Rational thinking cannot easily overturn unconscious attitudes
Freud and Adler and their followers were able to show that in some cases what we regard as rational decisions are in fact expressions of unconscious tendencies. A young man who went to join the Indian civil service found that he cold not sleep because of the howling of pariah dogs near his official residence. Others were undisturbed, but he was becoming ill from lack of sleep. A friend recommended that while he was lying awake he should try to recover early memories connected with dogs. That night after trying to dredge up everything he had seen or heard about dogs, he slept a little. The next night he found early childhood memories surfacing and on the third night he dozed into a dream that he was standing in front of two great white pillars, from between which a hideous monster charged out onto him. He woke up screaming, but after a little time he fell asleep deeply for the rest of the night. He wrote back home to his parents describing the dream and his mother wrote back: When you were two years old we were standing at our gate. We did not notice when you toddled a few steps to our neighbours gate which had two white gate posts. As you stood there their friendly little spaniel came out, puts its paws on your shoulders and tried to lick your face. You screamed and we ran to pick you up. But you never liked dogs after that, though you forgot the actual memory. After his dream the Indian Civil Servant was able to sleep peacefully.
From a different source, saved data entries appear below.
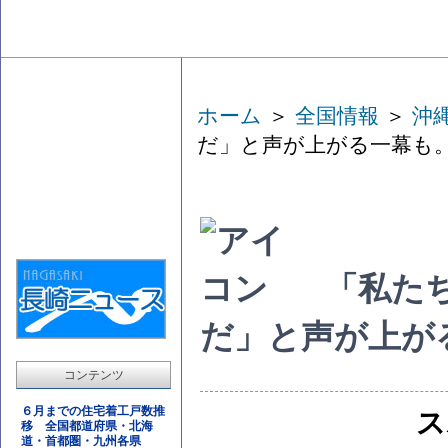
ホーム
＞
全国情報
＞
沖
だ」と声が上がる一幕も
「私た
だ」と声が上が
コンテンツ
６月までの住宅着工戸数推
ス
移 全国都道府県・北海
道・首都圏・九州各県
When I was fifteen, I had like most teenagers read a couple of popular books on Freud and the others with their doctrine of the individual Unconscious. It occurred to me that perhaps our society itself was only partly based on rational considerations and had an Unconscious of it’s own, an irrational social Unconscious. I tried to think what were some of the obviously absurd bases of society that would surely come to awareness and be thrown off. One was our alphabet in which our whole intellectual and business activity is expressed. Surely, I thought, people will come to realise how idiotically inefficient it is – confusingly similar letters such as c and e, b and h, and a whole separate alphabet of capital letters. Everyone will learn shorthand. Books will shrink to a sixth of their present size and we shall be able to write as fast as we speak and almost as fast as we think.
So before going to university I spent a few months at Pitman’s college in London learning among other things Pitman’s shorthand. I got a certificate for 160 words a minute, which is parliamentary reporting speed. At London University I took down all the law lectures verbatim, which saved me the trouble of writing up notes, and all my life I’ve used shorthand for recording valuable lectures. I can still read such notes after 60 years.
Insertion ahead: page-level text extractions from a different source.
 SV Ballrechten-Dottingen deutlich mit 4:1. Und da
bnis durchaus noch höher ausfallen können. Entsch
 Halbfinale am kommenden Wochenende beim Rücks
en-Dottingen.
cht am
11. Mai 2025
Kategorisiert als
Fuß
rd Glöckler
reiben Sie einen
I learnt, incidentally, that Bernard Shaw had the same idea when he was young. He wrote his plays in shorthand. I have seen some extracts: correct outlines beautifully and precisely written.
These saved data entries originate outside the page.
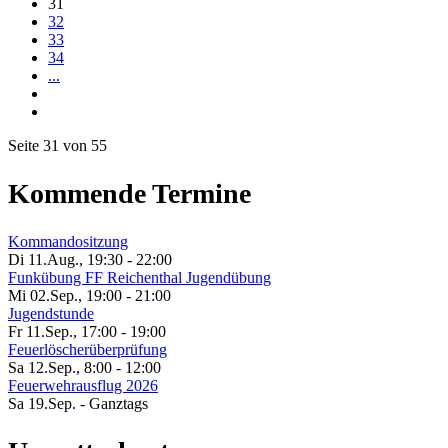
31
32
33
34
...
Seite 31 von 55
Kommende Termine
Kommandositzung
Di 11.Aug.
,
19:30
-
22:00
Funkübung FF Reichenthal Jugendübung
Mi 02.Sep.
,
19:00
-
21:00
Jugendstunde
Fr 11.Sep.
,
17:00
-
19:00
Feuerlöscherüberprüfung
Sa 12.Sep.
,
8:00
-
12:00
Feuerwehrausflug 2026
Sa 19.Sep.
- Ganztags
But I suppose we both reckoned without the Freudian insight that rational thinking cannot easily overturn unconscious attitudes. People still persist with the alphabet though the computer keyboard makes it quicker to write (if you touch-type and have a keyboard). This is simply getting more facility and the fundamental weakness is not met. It just means that the Indian Civil Servant tries to get some sleep by putting plugs into his ears.